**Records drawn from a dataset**
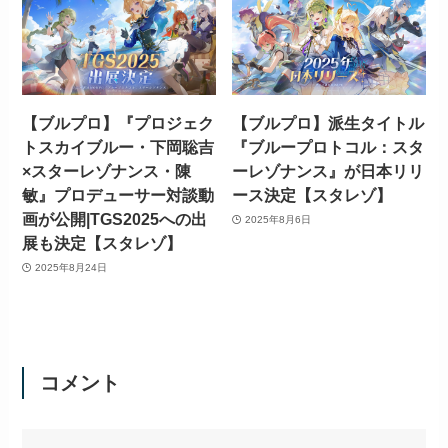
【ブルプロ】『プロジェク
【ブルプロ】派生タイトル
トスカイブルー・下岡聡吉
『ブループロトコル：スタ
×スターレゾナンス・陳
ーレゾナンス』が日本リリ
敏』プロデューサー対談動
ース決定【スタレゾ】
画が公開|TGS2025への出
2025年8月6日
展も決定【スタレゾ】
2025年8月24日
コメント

---

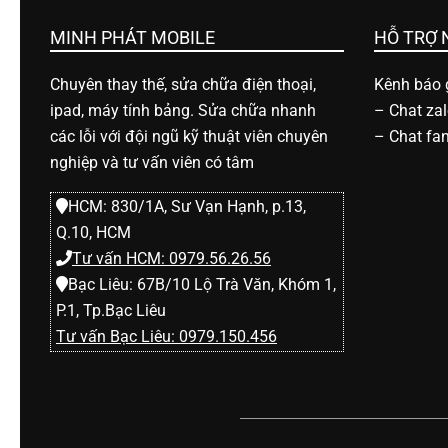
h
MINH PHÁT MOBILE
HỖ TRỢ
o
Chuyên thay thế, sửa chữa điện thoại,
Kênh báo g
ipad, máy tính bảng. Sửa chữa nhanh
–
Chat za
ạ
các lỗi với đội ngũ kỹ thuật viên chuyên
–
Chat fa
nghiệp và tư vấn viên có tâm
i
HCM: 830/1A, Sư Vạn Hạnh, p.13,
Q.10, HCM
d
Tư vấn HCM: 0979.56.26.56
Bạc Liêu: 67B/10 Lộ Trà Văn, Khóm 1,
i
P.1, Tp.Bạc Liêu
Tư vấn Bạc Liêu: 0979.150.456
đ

* * *

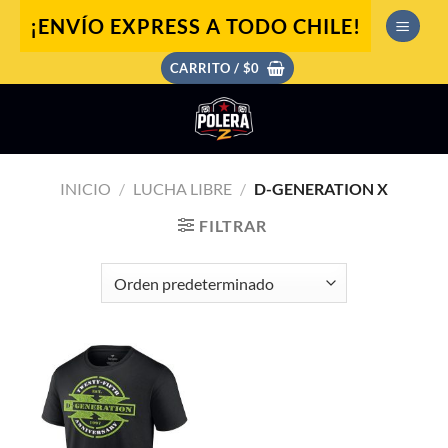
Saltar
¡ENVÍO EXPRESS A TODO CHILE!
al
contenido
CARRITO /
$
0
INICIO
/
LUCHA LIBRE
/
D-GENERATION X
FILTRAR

**What this task involves**
Keep only those lines of the records that hold "chữa", and return them.

**Problem solution**
Chuyên thay thế, sửa chữa điện thoại,
ipad, máy tính bảng. Sửa chữa nhanh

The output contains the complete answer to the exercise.